Vortrag: Die Gitarre in der Wissen­schaft

VON NICCOLÒ PAGANINI BIS ZU AL DI MIOLA

Der Vortrag stellt Musiker aus Vergangenheit und Gegenwart vor, die auf der Gitarre künstlerische Meilensteine gesetzt haben.

Für alle Musikbegeisterten und Musiker –
egal welcher Couleur

Was hat der 1782 in Genua und 1840 in Nizza gestorbene Violinist und Gitarrist Niccolò Paganini mit zeitgenössischen Gitarrenvirtuosen wie Al Di Meola gemein? Mehr als man glaubt! Und mit dem Glauben ist es so eine Sache!

Paganini war der erste Rockstar des klassischen Virtuosen-Olymp im von Napoleons Revolutionskriegen heimgesuchten Europa. Dem Teufelsgeiger, von schwerer Krankheit gezeichnet, wurden im Verlauf seiner Karriere viele gespenstische Anekdoten ange­dichtet. Sein äußeres, vom Publikum als dämonisch stigmati­siertes Erscheinungsbild stand im Widerspruch zu seinen spiel­technischen Raffinessen. Seine Fähigkeiten auf der Violine und der Gitarre wurden als übermenschlich wahrgenommen.

Gerade deswegen steht der Name Paganini auch in heutiger Zeit noch immer für höchste technische Ansprüche und exzellente Darbietung auf dem Instrument. Denn eines ist sicher: Wer die Stücke des von der katholischen Kirche exkommunizierten Virtuosen spielen will, muss im wahrsten Sinne des Wortes sein Handwerk verstehen. Oder gar mit teuflischen Mächten in Verbindung treten, wie einst Paganinis zahlreiche Kritiker behaupteten.

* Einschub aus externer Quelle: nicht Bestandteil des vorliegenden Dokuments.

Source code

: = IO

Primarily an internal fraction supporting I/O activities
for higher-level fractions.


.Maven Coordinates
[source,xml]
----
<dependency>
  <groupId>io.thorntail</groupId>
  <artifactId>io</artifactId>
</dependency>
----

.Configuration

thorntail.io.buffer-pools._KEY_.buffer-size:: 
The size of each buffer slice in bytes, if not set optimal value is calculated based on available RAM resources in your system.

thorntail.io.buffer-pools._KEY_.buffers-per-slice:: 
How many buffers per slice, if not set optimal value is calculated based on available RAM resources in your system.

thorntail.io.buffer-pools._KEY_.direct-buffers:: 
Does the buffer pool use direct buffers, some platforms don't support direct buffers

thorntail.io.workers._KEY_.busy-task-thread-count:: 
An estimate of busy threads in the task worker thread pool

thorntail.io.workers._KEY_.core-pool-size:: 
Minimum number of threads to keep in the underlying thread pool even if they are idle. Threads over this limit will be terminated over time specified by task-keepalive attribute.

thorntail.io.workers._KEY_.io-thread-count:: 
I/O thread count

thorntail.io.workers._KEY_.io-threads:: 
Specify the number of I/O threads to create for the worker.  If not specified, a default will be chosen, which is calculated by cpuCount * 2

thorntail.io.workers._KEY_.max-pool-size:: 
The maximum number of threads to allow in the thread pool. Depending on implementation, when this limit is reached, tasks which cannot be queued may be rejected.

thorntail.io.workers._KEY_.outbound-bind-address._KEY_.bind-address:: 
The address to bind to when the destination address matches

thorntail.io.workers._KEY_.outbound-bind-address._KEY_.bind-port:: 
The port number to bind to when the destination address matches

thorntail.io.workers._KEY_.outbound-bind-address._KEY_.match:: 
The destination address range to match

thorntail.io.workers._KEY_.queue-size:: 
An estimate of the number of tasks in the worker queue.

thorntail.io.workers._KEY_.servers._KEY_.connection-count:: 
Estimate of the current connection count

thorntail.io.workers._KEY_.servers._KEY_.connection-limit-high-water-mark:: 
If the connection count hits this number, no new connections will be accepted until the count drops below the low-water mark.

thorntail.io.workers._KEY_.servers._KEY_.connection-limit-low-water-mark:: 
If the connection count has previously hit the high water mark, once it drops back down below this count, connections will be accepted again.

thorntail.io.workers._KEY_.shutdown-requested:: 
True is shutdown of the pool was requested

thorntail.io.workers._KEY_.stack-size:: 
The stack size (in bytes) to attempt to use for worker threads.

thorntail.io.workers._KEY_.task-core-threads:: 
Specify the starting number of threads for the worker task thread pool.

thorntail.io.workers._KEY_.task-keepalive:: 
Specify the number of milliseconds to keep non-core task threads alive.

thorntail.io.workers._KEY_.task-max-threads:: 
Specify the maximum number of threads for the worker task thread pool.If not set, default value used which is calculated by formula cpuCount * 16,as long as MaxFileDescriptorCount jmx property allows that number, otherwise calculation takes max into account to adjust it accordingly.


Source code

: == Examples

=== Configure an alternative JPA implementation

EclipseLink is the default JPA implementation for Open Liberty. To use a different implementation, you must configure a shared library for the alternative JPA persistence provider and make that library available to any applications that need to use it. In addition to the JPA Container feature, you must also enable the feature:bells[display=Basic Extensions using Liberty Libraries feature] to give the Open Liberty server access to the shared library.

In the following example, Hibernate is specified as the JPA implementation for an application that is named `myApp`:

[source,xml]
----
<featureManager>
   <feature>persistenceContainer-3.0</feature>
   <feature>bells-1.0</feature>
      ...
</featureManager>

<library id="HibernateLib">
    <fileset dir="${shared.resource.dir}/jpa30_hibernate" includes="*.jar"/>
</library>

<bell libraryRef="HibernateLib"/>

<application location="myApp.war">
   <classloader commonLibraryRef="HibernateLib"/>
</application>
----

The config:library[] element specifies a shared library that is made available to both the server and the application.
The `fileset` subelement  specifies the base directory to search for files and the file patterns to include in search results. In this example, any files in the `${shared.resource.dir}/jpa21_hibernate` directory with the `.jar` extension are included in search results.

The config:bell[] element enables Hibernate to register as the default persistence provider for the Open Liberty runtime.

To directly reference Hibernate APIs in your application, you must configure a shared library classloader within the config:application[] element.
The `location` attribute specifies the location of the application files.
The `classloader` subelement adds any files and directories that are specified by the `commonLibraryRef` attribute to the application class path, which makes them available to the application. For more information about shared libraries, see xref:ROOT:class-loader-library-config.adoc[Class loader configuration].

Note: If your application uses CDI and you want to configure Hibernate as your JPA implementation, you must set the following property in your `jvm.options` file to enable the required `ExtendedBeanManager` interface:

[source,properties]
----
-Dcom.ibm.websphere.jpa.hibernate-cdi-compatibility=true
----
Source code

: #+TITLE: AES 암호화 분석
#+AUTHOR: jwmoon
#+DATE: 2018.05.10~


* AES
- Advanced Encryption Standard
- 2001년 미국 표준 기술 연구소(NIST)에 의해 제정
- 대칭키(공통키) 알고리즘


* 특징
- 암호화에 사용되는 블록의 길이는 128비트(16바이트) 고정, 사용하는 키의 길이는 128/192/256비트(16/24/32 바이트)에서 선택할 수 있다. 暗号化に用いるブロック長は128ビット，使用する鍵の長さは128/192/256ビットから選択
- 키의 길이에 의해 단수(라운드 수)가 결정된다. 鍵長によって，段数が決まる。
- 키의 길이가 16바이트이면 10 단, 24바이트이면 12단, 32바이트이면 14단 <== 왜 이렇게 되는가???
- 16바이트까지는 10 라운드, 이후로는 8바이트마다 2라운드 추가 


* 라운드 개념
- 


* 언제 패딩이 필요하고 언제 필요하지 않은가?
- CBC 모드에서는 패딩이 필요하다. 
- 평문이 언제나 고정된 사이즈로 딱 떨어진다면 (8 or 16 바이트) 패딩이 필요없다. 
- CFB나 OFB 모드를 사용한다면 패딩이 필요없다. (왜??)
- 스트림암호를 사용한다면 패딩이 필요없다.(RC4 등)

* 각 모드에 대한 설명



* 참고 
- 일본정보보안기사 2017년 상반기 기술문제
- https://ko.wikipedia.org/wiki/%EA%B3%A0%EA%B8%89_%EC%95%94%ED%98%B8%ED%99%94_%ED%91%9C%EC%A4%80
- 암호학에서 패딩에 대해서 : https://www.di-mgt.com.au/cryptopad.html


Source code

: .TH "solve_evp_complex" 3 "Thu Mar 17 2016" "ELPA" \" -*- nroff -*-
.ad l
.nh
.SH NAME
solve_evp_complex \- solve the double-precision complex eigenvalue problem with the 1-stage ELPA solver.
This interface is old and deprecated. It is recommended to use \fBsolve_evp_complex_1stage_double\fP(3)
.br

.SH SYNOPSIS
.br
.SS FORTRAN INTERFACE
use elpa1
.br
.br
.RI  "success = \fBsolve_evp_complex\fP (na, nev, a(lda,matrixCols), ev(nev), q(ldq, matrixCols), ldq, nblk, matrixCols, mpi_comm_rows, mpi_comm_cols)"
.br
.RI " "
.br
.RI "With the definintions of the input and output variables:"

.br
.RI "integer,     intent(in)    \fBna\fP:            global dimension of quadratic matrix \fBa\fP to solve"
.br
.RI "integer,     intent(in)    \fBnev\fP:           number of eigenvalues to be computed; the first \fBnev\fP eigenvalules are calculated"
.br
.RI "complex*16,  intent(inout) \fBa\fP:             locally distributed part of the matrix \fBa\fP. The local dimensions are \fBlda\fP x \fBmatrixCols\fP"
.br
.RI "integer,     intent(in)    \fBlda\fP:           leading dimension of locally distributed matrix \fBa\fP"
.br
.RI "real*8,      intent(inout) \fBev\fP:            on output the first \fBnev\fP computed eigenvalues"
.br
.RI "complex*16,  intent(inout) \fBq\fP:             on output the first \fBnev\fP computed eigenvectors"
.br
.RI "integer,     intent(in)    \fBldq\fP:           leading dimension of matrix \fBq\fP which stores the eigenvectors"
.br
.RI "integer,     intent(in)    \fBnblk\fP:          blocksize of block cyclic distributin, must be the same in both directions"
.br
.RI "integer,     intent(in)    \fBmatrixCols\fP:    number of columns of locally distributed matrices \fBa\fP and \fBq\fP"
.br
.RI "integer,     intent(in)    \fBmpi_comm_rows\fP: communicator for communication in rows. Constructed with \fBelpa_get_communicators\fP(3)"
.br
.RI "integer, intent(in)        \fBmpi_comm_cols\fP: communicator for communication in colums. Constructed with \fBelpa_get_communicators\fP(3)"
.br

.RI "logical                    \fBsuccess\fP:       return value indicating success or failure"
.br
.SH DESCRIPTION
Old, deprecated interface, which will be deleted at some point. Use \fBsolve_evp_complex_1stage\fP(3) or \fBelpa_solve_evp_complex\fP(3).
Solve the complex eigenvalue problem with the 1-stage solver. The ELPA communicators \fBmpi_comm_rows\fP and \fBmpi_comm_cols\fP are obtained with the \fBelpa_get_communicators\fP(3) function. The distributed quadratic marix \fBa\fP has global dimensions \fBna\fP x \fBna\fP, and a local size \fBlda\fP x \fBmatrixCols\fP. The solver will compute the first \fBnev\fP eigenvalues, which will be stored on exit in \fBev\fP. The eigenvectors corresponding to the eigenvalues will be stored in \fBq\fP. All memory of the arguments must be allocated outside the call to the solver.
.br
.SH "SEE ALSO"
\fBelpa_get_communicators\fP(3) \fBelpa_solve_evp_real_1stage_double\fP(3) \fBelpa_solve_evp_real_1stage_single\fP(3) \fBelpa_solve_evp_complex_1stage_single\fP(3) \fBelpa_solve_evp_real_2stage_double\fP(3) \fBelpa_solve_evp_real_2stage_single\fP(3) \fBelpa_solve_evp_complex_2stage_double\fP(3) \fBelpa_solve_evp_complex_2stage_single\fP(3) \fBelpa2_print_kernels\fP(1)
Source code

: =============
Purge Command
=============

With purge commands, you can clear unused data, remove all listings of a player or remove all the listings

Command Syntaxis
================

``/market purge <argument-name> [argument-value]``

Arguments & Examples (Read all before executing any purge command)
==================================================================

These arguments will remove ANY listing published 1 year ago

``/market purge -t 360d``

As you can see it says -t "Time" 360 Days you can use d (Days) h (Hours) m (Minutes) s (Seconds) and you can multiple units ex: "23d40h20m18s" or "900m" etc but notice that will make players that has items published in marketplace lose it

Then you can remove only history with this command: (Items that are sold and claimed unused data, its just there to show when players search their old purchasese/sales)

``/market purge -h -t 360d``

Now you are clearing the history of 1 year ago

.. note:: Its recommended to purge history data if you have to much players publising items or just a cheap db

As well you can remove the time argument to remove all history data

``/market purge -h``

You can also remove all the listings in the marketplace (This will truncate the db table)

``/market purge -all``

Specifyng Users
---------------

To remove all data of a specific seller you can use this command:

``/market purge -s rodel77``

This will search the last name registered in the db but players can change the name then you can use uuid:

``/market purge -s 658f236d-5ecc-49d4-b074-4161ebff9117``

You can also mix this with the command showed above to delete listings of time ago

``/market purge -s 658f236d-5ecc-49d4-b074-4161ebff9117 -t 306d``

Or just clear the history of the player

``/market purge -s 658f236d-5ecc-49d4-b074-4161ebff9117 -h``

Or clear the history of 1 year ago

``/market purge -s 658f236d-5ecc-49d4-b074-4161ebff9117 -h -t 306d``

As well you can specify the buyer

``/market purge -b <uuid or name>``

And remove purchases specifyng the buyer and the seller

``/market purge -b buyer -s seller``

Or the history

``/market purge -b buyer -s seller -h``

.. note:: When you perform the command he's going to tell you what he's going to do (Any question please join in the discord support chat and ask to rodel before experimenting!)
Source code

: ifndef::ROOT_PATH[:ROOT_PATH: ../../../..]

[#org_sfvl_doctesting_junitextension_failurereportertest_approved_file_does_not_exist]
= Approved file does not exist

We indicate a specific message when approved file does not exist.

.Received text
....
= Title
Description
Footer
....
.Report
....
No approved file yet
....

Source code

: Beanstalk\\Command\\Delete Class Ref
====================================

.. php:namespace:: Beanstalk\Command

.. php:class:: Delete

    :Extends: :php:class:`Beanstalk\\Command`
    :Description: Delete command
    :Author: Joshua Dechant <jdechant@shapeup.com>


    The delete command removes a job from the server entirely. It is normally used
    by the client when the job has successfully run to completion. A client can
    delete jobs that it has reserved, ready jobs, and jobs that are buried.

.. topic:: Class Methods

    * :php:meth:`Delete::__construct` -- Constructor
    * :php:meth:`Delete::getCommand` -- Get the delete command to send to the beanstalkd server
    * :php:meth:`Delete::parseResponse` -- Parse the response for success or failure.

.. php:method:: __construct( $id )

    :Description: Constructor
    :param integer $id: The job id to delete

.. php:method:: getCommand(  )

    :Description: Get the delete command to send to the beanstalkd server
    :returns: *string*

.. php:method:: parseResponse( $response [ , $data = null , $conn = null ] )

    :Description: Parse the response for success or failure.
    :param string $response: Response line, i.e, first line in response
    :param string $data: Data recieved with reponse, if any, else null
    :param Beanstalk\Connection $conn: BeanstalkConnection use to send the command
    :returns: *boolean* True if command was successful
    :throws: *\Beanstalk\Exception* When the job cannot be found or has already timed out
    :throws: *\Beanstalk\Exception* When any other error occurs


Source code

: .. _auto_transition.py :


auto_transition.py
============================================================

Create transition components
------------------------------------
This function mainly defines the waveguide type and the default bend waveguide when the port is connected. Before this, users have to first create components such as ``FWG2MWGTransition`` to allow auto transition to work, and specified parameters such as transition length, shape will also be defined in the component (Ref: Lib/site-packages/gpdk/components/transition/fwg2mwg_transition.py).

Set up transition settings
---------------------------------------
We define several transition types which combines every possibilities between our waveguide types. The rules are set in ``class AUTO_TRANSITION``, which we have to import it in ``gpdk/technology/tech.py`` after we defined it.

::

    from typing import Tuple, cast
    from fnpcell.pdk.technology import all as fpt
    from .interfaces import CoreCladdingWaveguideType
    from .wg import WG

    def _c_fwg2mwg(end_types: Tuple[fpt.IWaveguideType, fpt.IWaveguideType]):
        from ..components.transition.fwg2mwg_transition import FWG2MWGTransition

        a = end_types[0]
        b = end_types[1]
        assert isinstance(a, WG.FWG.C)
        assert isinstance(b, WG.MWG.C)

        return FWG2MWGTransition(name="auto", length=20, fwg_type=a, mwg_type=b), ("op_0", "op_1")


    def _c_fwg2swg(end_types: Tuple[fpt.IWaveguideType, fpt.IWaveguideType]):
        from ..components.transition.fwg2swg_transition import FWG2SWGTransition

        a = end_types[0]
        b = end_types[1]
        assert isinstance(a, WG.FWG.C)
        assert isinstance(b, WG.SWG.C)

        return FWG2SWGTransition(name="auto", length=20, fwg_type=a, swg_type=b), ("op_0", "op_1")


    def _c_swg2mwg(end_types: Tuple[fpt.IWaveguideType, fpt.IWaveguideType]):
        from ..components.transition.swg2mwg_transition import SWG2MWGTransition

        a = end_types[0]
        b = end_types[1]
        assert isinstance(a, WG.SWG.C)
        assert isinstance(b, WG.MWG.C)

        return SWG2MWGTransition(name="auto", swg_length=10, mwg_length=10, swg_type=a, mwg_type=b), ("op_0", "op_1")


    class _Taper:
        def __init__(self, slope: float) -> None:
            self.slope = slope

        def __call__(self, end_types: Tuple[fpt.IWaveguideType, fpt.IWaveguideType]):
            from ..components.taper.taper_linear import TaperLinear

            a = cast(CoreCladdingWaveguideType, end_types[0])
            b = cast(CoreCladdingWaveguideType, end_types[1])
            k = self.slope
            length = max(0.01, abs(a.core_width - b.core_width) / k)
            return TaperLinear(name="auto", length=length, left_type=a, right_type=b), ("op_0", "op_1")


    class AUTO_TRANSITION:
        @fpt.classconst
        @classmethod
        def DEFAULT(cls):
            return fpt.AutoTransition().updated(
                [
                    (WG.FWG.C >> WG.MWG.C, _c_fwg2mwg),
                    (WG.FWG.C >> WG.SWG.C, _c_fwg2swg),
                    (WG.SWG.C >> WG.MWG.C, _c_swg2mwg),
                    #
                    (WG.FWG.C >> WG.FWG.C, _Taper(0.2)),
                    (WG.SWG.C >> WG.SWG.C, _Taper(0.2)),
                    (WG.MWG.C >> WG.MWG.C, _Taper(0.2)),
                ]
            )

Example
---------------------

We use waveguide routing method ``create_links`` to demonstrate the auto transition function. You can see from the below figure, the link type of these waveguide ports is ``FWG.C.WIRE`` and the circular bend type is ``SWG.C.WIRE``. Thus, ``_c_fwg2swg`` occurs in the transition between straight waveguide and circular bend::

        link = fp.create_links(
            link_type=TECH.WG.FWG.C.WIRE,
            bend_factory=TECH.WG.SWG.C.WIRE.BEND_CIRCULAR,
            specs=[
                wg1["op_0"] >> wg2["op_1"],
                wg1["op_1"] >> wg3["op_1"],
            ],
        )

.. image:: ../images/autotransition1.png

Der Gitarrist Al Di Meola, 1954 als Sohn italienischer Einwanderer in den USA geboren, wurde bereits zu Beginn der 1980er-Jahre mit der LP „Friday Night in San Francisco“ durch seine genialen und aberwitzigen Arpeggio-Soli in der weltweiten Gitarren-Gemeinde berühmt. Die Aufnahmen mit Paco de Lucia und John McLaughlin machten den Newcomer aus New Jersey zum gefeierten Superstar.

Was ist dran am rebellischen Virtuosentum? Gibt es eine imaginäre Verbindung zwischen Paganini und Meola und anderen Vertretern dieser Kunst? Wie ist es möglich, dass der Sohn eines Hafenarbeiters zur Gallionsfigur des fahrenden Virtuosentums seiner Epoche aufsteigt und das Spiel auf der Gitarre in den Händen eines Jugendlichen mit italienischen Wurzeln einen weltweiten Gitarren-Run auslöst?

 

Der Autor

Der in Hamburg lebende Autor und Wissenschaftsjournalist Richard Schreiber erörtert in seinem Vortrag neueste Erkenntnisse zu berühmten Gitarrenkünstlern der Musikgeschichte. Dabei lässt der ausgebildete Musiker Beispiele auf der Gitarre in den Vortrag einfließen und spricht im Dialog mit dem Publikum auch über das eigene Musikmachen.

Richard Schreiber beim Interview mit Al Di Meola, Juni 2017 in Frankfurt a.M.